6.5. Reusing Sciunits with Provenance Visualizations

Application virtualization has traditionally led to fine-grained provenance graphs that are often difficult to decipher. In this sub-section, we determine if our summarization rules produce a usable provenance graph that is closer to a theoretical, intuitive user application workflow. We focus this discussion on experiments for the FIE sub-tasks, but mention that experiment results for the VIC sub-tasks were similar.

To evaluate the effectiveness of summarization, we first considered three traditional, replete (i.e., fine-grained) provenance traces generated by Sciunit on auditing FIE_I, FIE_II, FIE_III (We did not consider FIE_0 in this analysis since its original replete graph was too small and simple to benefit measurably from summarization). We calculated the number of nodes (each a process or a file) and edges present in each replete graph. Next, we calculated the number of nodes present in the corresponding sciunit container provenance graphs. These graphs were summarized by using both the similarity and packability rules (i.e., collapsing retrospective provenance method) and ancestry-degree grouping method. Figure 12 depicts a comparison of these methods (i.e., original, collapsing retrospective provenance method and ancestry-degree grouping method).

Graph summarization reduced the number of file nodes, process nodes, and edges by averages of 88%, 41%, and 87% with graphs generated by collapsing retrospective provenance method and 90%, 91% and 93% with graphs generated by ancestry-degree grouping method.

We also measured the number of clicks needed to expand summarized graphs to replete graphs. For FIE_III, which had the largest graph, expanding any summarized node required a maximum of four user clicks to reach its replete view. Expanding all the nodes in this large graph took 45 clicks.
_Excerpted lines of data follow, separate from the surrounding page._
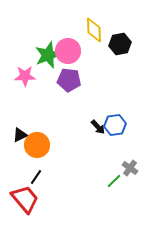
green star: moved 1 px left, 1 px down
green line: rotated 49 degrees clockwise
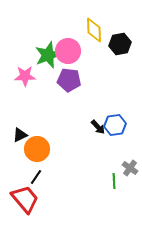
orange circle: moved 4 px down
green line: rotated 49 degrees counterclockwise
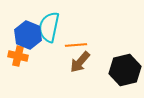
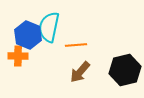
orange cross: rotated 12 degrees counterclockwise
brown arrow: moved 10 px down
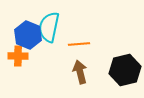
orange line: moved 3 px right, 1 px up
brown arrow: rotated 125 degrees clockwise
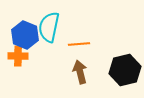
blue hexagon: moved 3 px left
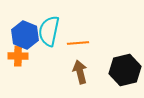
cyan semicircle: moved 4 px down
orange line: moved 1 px left, 1 px up
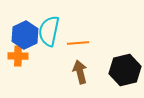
blue hexagon: rotated 12 degrees clockwise
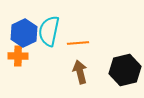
blue hexagon: moved 1 px left, 2 px up
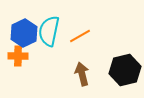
orange line: moved 2 px right, 7 px up; rotated 25 degrees counterclockwise
brown arrow: moved 2 px right, 2 px down
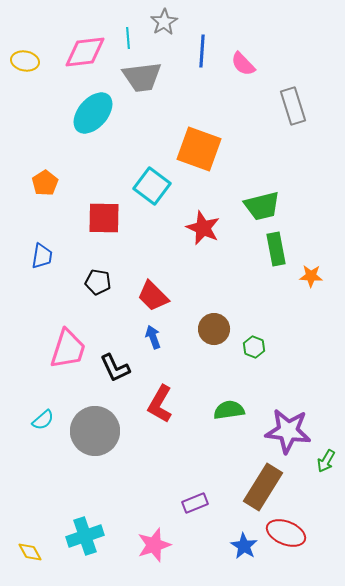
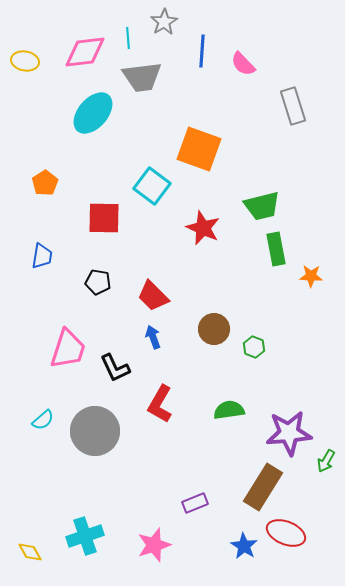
purple star: moved 1 px right, 2 px down; rotated 12 degrees counterclockwise
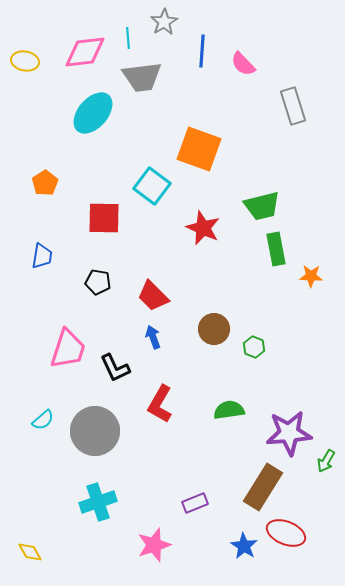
cyan cross: moved 13 px right, 34 px up
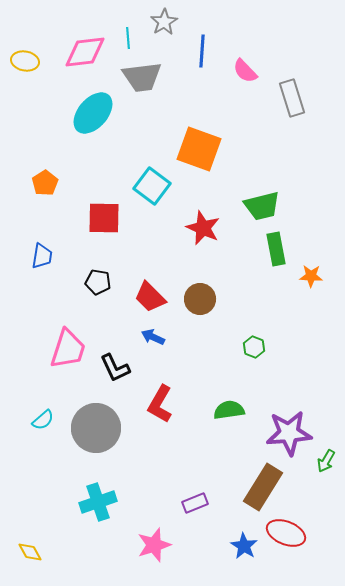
pink semicircle: moved 2 px right, 7 px down
gray rectangle: moved 1 px left, 8 px up
red trapezoid: moved 3 px left, 1 px down
brown circle: moved 14 px left, 30 px up
blue arrow: rotated 45 degrees counterclockwise
gray circle: moved 1 px right, 3 px up
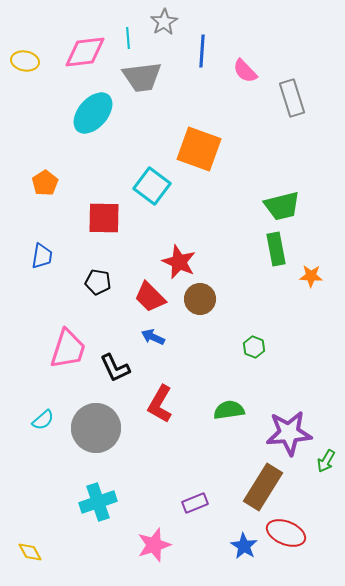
green trapezoid: moved 20 px right
red star: moved 24 px left, 34 px down
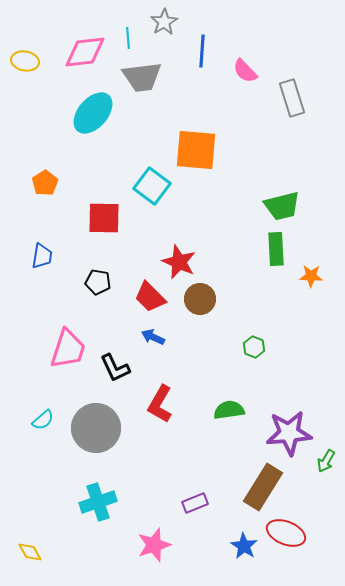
orange square: moved 3 px left, 1 px down; rotated 15 degrees counterclockwise
green rectangle: rotated 8 degrees clockwise
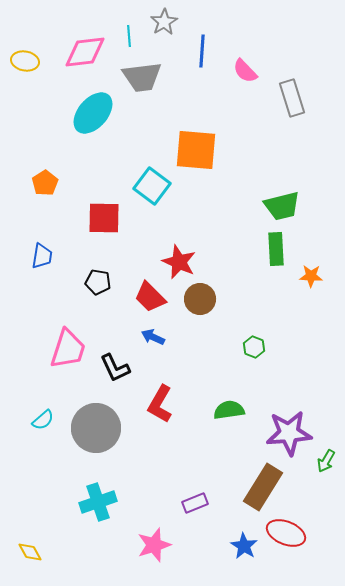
cyan line: moved 1 px right, 2 px up
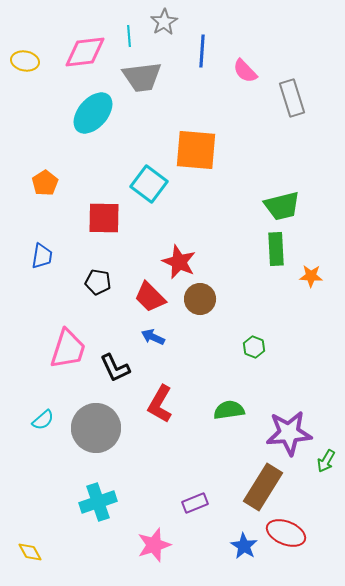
cyan square: moved 3 px left, 2 px up
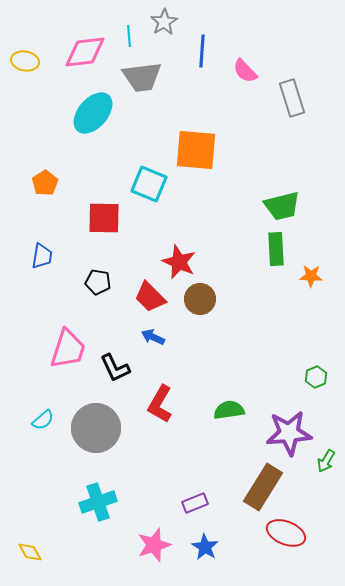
cyan square: rotated 15 degrees counterclockwise
green hexagon: moved 62 px right, 30 px down; rotated 15 degrees clockwise
blue star: moved 39 px left, 1 px down
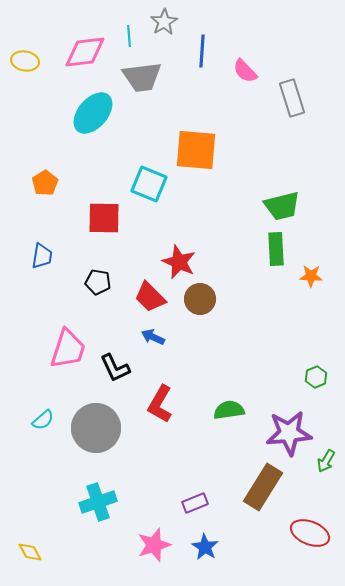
red ellipse: moved 24 px right
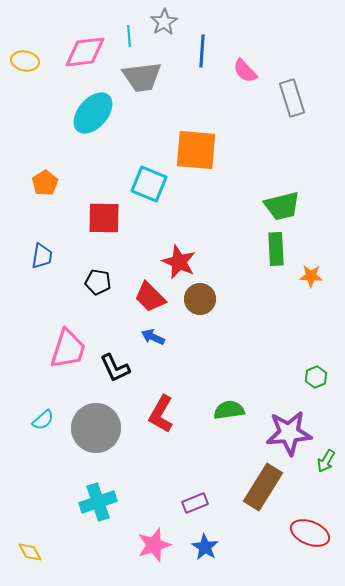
red L-shape: moved 1 px right, 10 px down
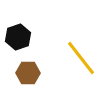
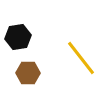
black hexagon: rotated 10 degrees clockwise
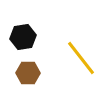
black hexagon: moved 5 px right
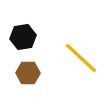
yellow line: rotated 9 degrees counterclockwise
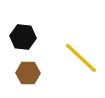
black hexagon: rotated 15 degrees clockwise
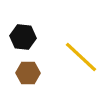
yellow line: moved 1 px up
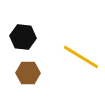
yellow line: rotated 12 degrees counterclockwise
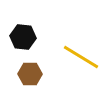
brown hexagon: moved 2 px right, 1 px down
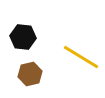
brown hexagon: rotated 15 degrees counterclockwise
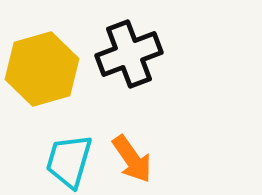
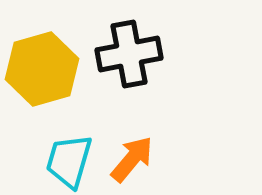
black cross: rotated 10 degrees clockwise
orange arrow: rotated 105 degrees counterclockwise
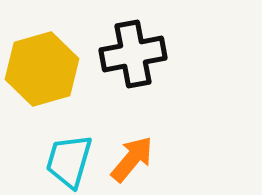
black cross: moved 4 px right
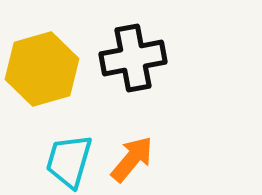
black cross: moved 4 px down
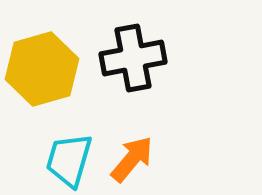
cyan trapezoid: moved 1 px up
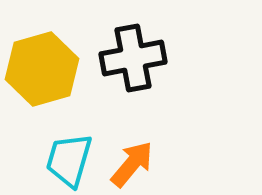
orange arrow: moved 5 px down
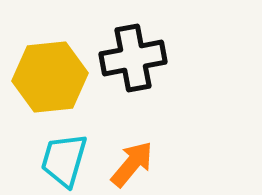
yellow hexagon: moved 8 px right, 8 px down; rotated 10 degrees clockwise
cyan trapezoid: moved 5 px left
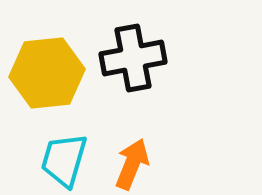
yellow hexagon: moved 3 px left, 4 px up
orange arrow: rotated 18 degrees counterclockwise
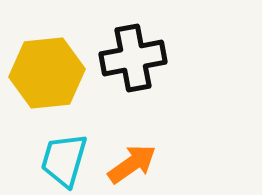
orange arrow: rotated 33 degrees clockwise
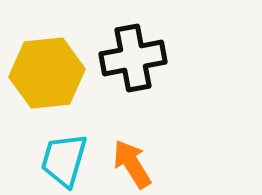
orange arrow: rotated 87 degrees counterclockwise
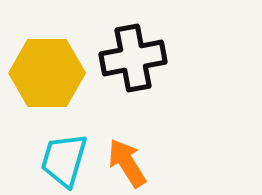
yellow hexagon: rotated 6 degrees clockwise
orange arrow: moved 5 px left, 1 px up
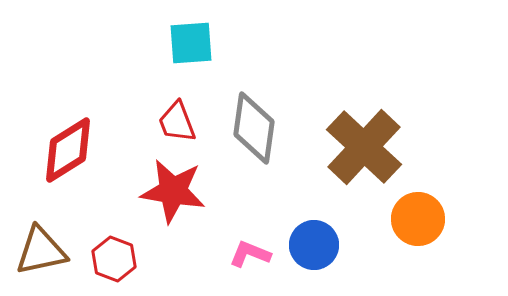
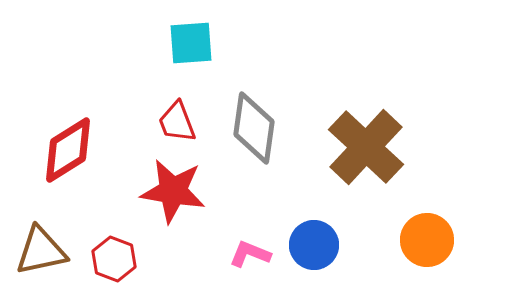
brown cross: moved 2 px right
orange circle: moved 9 px right, 21 px down
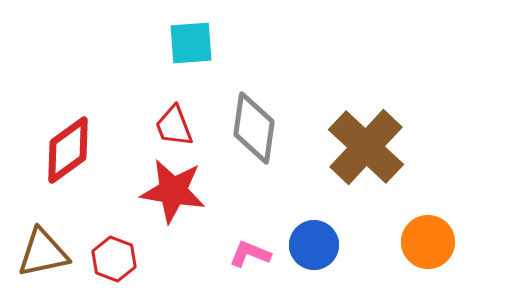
red trapezoid: moved 3 px left, 4 px down
red diamond: rotated 4 degrees counterclockwise
orange circle: moved 1 px right, 2 px down
brown triangle: moved 2 px right, 2 px down
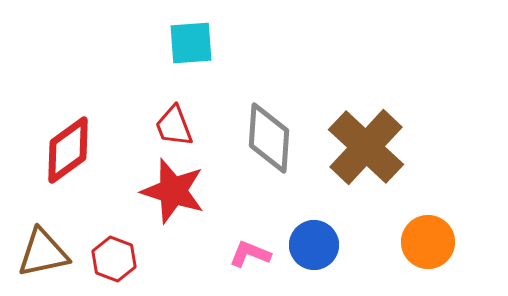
gray diamond: moved 15 px right, 10 px down; rotated 4 degrees counterclockwise
red star: rotated 8 degrees clockwise
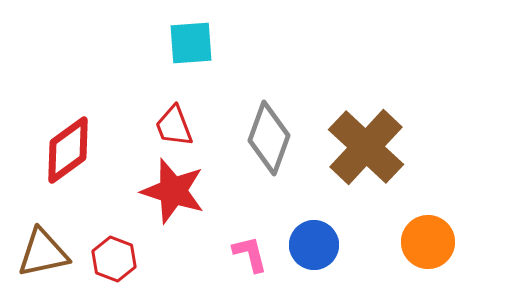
gray diamond: rotated 16 degrees clockwise
pink L-shape: rotated 54 degrees clockwise
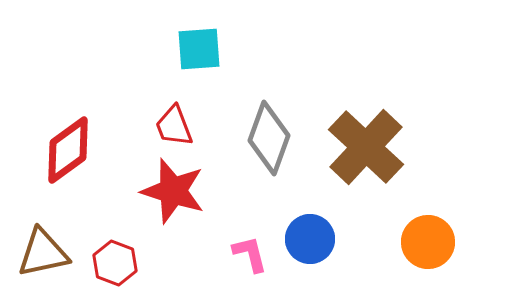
cyan square: moved 8 px right, 6 px down
blue circle: moved 4 px left, 6 px up
red hexagon: moved 1 px right, 4 px down
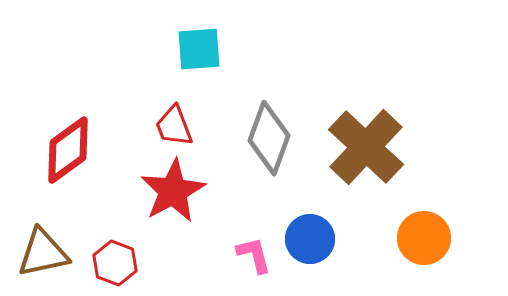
red star: rotated 26 degrees clockwise
orange circle: moved 4 px left, 4 px up
pink L-shape: moved 4 px right, 1 px down
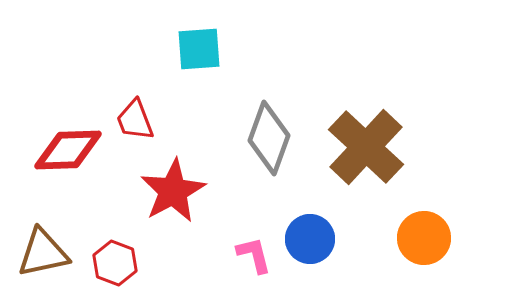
red trapezoid: moved 39 px left, 6 px up
red diamond: rotated 34 degrees clockwise
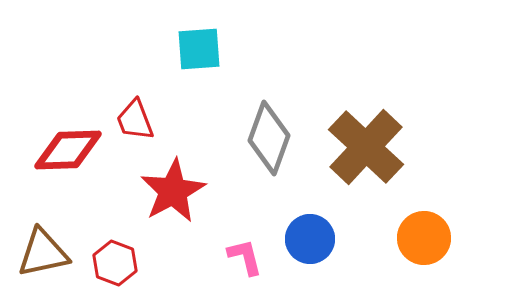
pink L-shape: moved 9 px left, 2 px down
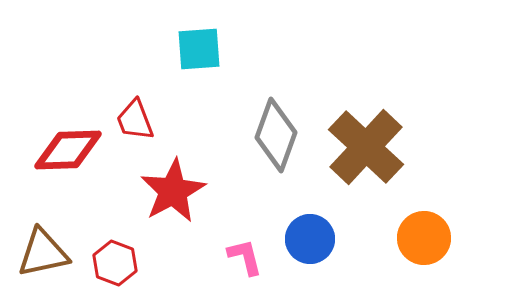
gray diamond: moved 7 px right, 3 px up
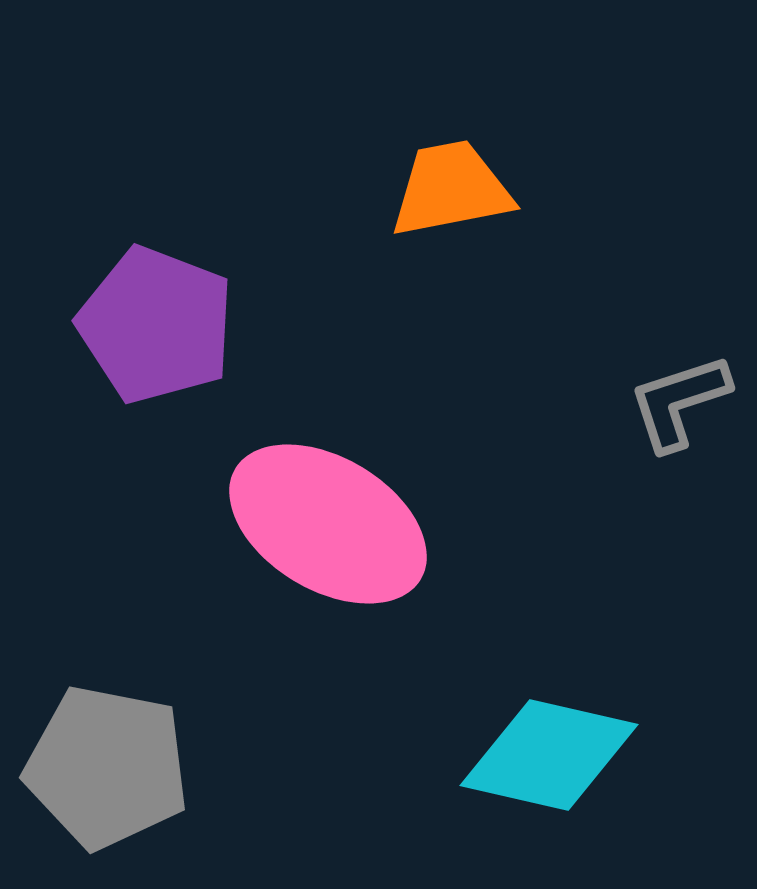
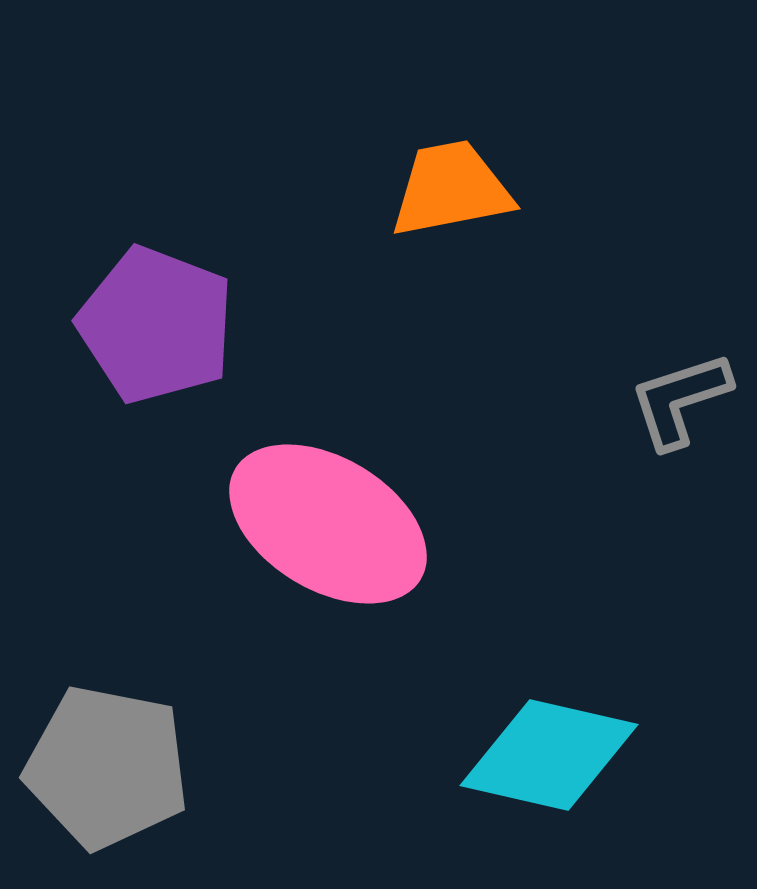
gray L-shape: moved 1 px right, 2 px up
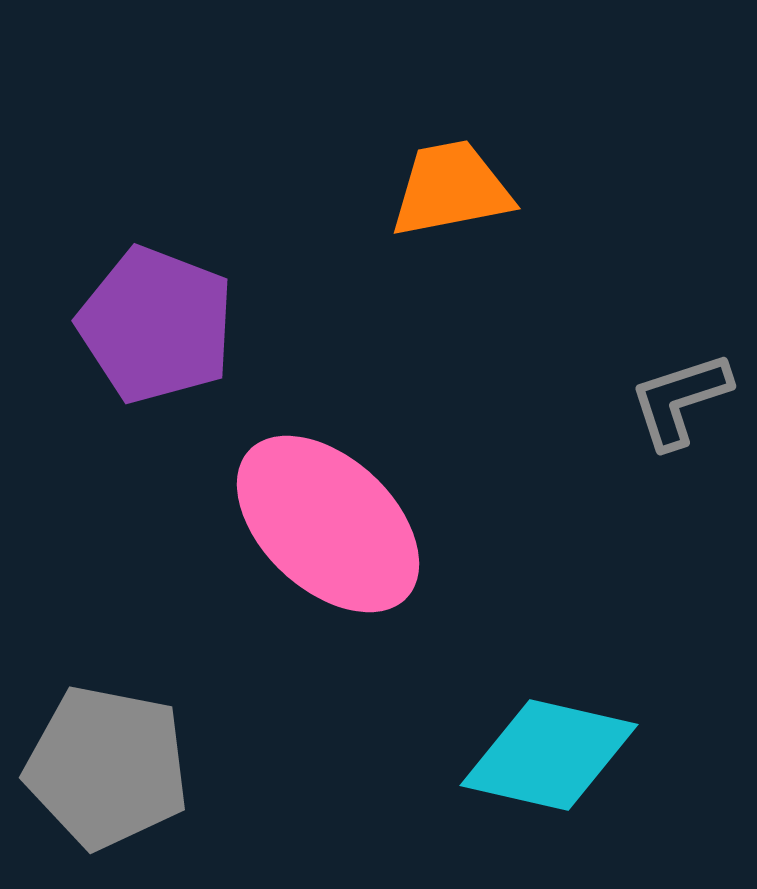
pink ellipse: rotated 12 degrees clockwise
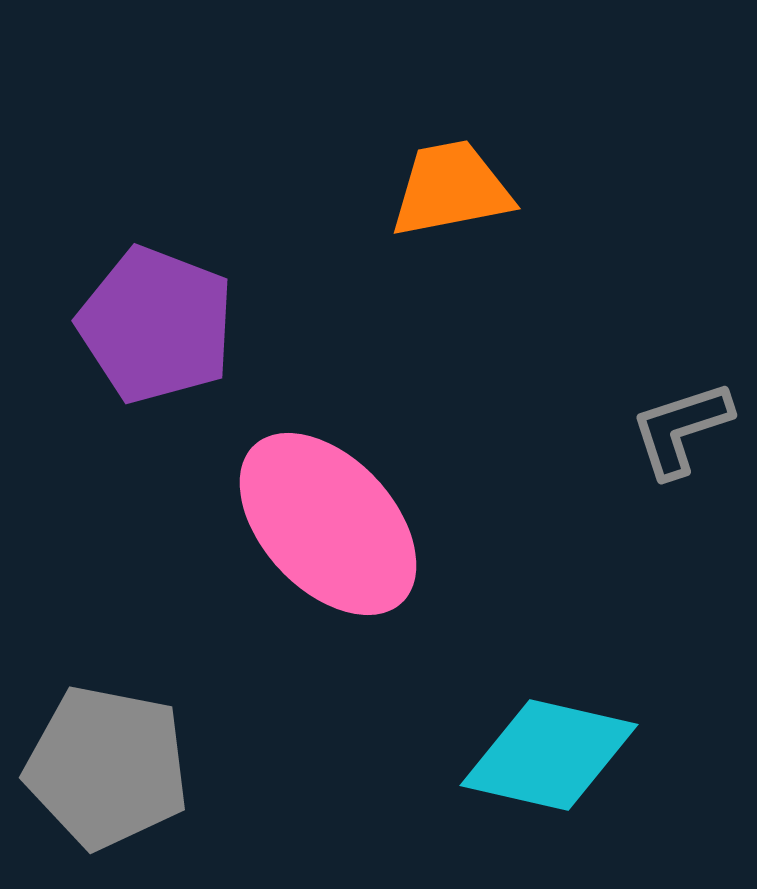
gray L-shape: moved 1 px right, 29 px down
pink ellipse: rotated 4 degrees clockwise
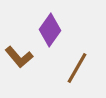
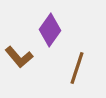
brown line: rotated 12 degrees counterclockwise
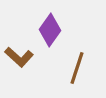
brown L-shape: rotated 8 degrees counterclockwise
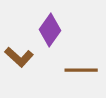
brown line: moved 4 px right, 2 px down; rotated 72 degrees clockwise
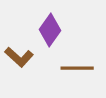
brown line: moved 4 px left, 2 px up
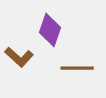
purple diamond: rotated 16 degrees counterclockwise
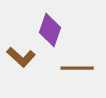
brown L-shape: moved 2 px right
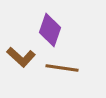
brown line: moved 15 px left; rotated 8 degrees clockwise
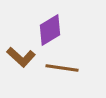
purple diamond: rotated 40 degrees clockwise
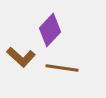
purple diamond: rotated 16 degrees counterclockwise
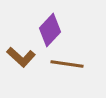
brown line: moved 5 px right, 4 px up
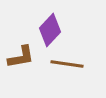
brown L-shape: rotated 52 degrees counterclockwise
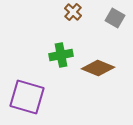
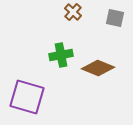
gray square: rotated 18 degrees counterclockwise
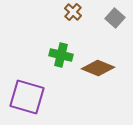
gray square: rotated 30 degrees clockwise
green cross: rotated 25 degrees clockwise
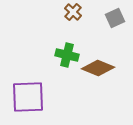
gray square: rotated 24 degrees clockwise
green cross: moved 6 px right
purple square: moved 1 px right; rotated 18 degrees counterclockwise
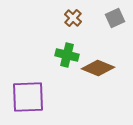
brown cross: moved 6 px down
This observation showed that graphs were summarized very well spatially and intuitively, yet still capable of allowing fully-detailed provenance examination with a modest amount of user interaction.

As seen in Figure 12, there are some differences between summary graphs from the collapsing retrospective provenance method and ancestry-degree grouping method. In general, applying the ancestry-degree grouping method is more efficient than collapsing retrospective provenance method in terms of number of objects. However, the graphs from collapsing retrospective provenance method are still clear and it is easy to understand the system detailed information. Indeed, the key differences between these two are the messages they deliver (see summary graphs in Figure 5 and Figure 9). The summary graph from collapsing retrospective provenance method describes how an application be executed with its dependencies. Meanwhile, the one from ancestry-degree grouping method illustrates the conceptual view of an application. Therefore, we extend the new summarization method while keeping the old version and let users select between these methods according to which information they would prefer to examine.

7. Conclusions

Computational reproducibility [55] is a formidable goal requiring advancements in policy [56], user perception [57], and reproducible practices and tools [3]. As we embrace this goal within the sciences [58], we have encountered that computational provenance is the key to enhancing the experience of reproducible packages as created by the use of application virtualization. In this paper, we have outlined methods to create and store containers based on application virtualization and demonstrated an easy-to-use Git-like client, the Sciunit that enables reproducibility for a wide variety of use cases. We showed how embedded provenance can be used to reuse the sciunit and understand them by summarizing embedded provenance. The field of computational reproducibility is a moving target and there are emerging requirements to use provenance to address reproducibility within Jupyter notebooks [59] , Matlab, distributed data-intensive programs, and parallel HPC applications, which we hope to address as part of future work.